Der Bausektor ist bezogen auf den Ressourcenverbrauch ein Schwergewicht. Etwa 50 % der Primärrohstoffe werden in der EU im Bausektor verwendet und 1/3 aller Abfälle verursacht. Innerhalb der Bauabfälle weisen Baustoffe wie Beton, Mauerwerk, Dachziegel und Keramik ein hohes Potential zur Wiederverwendung als rezyklierte Gesteinskörnungen und Sande auf. Bis heute dienen diese Bauabfälle überwiegend als Verfüllmaterialien im Tiefbau, also eher Downcycling als Recycling. Auf diese Weise werden in den am Forschungsprojekt beteiligten Ländern Deutschland, Belgien, Frankreich, Niederlande und Luxemburg 70 % dieser Baustoffe wiederverwendet. Im Sinne der Kreislaufwirtschaft gelangen allerdings nur 4 % wieder in die eigentlichen Betonherstellung.

Betonkreislauf mit Vorbildcharakter

SeRaMco ist ein durch Interreg North-West Eu­rope gefördertes EU Forschungsprojekt. In gut drei Jahren Projektlaufzeit wurde Forschungs- und Entwicklungsarbeit entlang der gesamten Wertschöpfungskette vorangetrieben: vom Abriss über die Zement- und Betonherstellung bis hin zur Fertigteilproduktion und der Errichtung von Pilotprojekten. Am Ende steht die Umsetzung einer echten Kreislaufwirtschaft im Bauwesen, die einen hohen Praxisbezug sowie die Beteiligung von Universitäten, Wirtschaftsunternehmen und öffentlichen Partnerregionen vorweisen kann.

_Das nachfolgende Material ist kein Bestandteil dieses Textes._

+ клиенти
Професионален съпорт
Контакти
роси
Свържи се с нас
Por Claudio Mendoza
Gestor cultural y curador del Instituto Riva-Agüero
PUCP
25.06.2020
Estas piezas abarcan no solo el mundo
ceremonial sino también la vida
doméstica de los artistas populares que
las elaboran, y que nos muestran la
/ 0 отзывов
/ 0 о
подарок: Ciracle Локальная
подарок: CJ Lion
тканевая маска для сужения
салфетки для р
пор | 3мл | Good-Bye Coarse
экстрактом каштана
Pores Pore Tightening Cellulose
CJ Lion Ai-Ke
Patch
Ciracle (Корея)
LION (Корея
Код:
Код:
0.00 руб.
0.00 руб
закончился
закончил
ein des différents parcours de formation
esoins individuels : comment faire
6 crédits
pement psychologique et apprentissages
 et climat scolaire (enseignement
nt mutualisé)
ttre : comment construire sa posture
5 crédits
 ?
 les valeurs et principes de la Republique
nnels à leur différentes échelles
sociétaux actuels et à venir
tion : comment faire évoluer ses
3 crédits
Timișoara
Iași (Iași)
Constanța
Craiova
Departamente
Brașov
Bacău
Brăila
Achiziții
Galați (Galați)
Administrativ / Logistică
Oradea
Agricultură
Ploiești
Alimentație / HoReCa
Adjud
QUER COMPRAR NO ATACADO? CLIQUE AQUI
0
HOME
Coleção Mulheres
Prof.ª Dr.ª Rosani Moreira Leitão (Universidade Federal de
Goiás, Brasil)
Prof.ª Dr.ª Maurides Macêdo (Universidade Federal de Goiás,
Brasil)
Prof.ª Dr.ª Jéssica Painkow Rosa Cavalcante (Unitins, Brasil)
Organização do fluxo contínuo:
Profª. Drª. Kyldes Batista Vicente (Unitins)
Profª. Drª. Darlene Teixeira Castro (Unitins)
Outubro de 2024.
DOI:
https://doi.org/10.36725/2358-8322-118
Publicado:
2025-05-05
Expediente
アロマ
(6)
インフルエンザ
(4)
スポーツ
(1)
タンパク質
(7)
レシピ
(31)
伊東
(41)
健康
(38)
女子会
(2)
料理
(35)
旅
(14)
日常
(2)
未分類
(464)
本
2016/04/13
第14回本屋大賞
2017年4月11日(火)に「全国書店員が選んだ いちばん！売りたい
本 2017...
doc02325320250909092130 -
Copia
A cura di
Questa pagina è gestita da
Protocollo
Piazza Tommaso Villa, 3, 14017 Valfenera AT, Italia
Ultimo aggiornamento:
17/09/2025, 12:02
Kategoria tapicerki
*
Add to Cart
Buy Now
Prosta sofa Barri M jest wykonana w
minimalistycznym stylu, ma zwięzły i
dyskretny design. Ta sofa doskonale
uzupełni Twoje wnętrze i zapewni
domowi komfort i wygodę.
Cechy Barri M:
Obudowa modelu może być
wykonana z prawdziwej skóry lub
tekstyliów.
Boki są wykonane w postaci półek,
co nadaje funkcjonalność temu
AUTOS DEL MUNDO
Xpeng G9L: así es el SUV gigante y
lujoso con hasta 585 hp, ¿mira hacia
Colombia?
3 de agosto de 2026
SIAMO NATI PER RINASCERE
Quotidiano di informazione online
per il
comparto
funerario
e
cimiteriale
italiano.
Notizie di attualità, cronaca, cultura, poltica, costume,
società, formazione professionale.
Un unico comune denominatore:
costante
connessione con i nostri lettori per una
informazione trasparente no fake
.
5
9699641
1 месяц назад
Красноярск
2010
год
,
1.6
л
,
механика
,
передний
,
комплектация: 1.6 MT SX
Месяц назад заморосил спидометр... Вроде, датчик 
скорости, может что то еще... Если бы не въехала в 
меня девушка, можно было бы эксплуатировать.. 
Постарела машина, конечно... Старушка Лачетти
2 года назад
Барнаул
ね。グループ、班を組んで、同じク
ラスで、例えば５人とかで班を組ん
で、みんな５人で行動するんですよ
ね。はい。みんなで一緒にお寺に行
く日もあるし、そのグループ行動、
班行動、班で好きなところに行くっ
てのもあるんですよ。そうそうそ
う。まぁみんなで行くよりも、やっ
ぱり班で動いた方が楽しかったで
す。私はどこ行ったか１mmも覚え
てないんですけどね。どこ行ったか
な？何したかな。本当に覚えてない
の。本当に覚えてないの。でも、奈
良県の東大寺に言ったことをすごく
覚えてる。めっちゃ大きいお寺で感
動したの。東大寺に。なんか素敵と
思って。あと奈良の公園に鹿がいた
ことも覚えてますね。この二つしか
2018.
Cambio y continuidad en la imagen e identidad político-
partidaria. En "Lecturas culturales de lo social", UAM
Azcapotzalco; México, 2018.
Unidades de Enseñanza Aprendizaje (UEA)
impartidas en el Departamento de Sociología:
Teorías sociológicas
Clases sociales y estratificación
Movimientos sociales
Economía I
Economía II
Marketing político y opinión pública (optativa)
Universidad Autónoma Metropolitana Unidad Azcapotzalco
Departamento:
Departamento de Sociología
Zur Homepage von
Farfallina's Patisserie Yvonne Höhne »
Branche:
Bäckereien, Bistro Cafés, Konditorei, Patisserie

Die Technische Universität Kaiserslautern leitete das Projekt, an dem elf internationale Partner aus Deutschland, Frankreich, der Niederlande, Belgien und Luxemburg beteiligt sind und das über ein Gesamtvolumen von mehr als 7 Mio. Euro verfügt. An der Universität Liège wurden gemeinsam mit dem belgischen Unternehmen Tradecowall Aufbereitungsmöglichkeiten des Abbruchmaterials untersucht und weiterentwickelt. Durch industriell umgesetzte Verfahren zum Waschen der Gesteinskörnung konnten die Feinanteile signifikant reduziert und unerwünschte Bestandteile aus dem Bauschutt entfernt werden. Die daraus resultierenden Brechsande stellten für die Universität Lorraine und das französische Unternehmen Vicat den Ausgangsstoff zur Herstellung von Zement dar. Auf diese Weise konnte eine Zementproduktion im industriellen Maßstab mit einem Anteil von bis zu 15 % rezyklierter Gesteinskörnung erprobt werden.

Die TU Kaiserslautern und die Universität Luxemburg entwickelten aus diesem Zement und den zuvor aufbereiteten, rezyklierten Gesteinskörnungen neue Betonrezepturen, ebenfalls unter Verwendung von Brechsand. Mit diesen Betonmixturen produzierten die beteiligten Fertigteilwerke Prefer aus Belgien und Beton Betz aus Deutschland innovative Betonfertigteilprodukte, die unter Leitung der TU Delft und mit Beteiligung der TU Kaiserslautern entworfen wurden. Diese Produkte umfassten sowohl tragende als auch nichttragende Betonfertigteile und Betonwaren, die mit herkömmlichen Produkten sowohl qualitativ als auch wirtschaftlich vergleichbar sind. ­Anhand von drei Pilotprojekten in den beteiligten Partnerregionen demonstrierten die Projektpartner abschließend den baupraktischen Nutzen der Materialien. In Frankreich entstand eine L-Wand an der Autobahnraststätte Thionville und im deutschen Pirmasens ein Pavillon. Zudem ist noch ein weiteres Pilotprojekt im belgischen Seraing in Vorbereitung. Zur Bewertung des Prozesses und des Potentials der Kreislaufwirtschaft führte der französische Partner Cerema eine Lebenszyklus­analyse durch. Das belgische Unternehmen Schuttelaar & Partners untersuchte neue Geschäftsfelder und unterstützte das Projekt bei der Öffentlichkeitsarbeit.

Ein wichtiges Projektziel des Fördermittelgebers ist, das Know-how für den Einsatz von RC-Beton  durch Pilotanwendungen und Vorbilder möglichst breit zu streuen. So sollen Unternehmen ebenso wie öffentlichen und privaten Bauherren neue Möglichkeiten und Geschäftsfelder für den Einsatz von RC-Beton aufgezeigt werden. Durch das Errichten der Pilotprojekte konnte die technische Umsetzbarkeit von Bauwerken aus Betonen mit einem hohem Anteil an rezykliertem Material demonstriert und der interessierten Öffentlichkeit  zugänglich gemacht werden.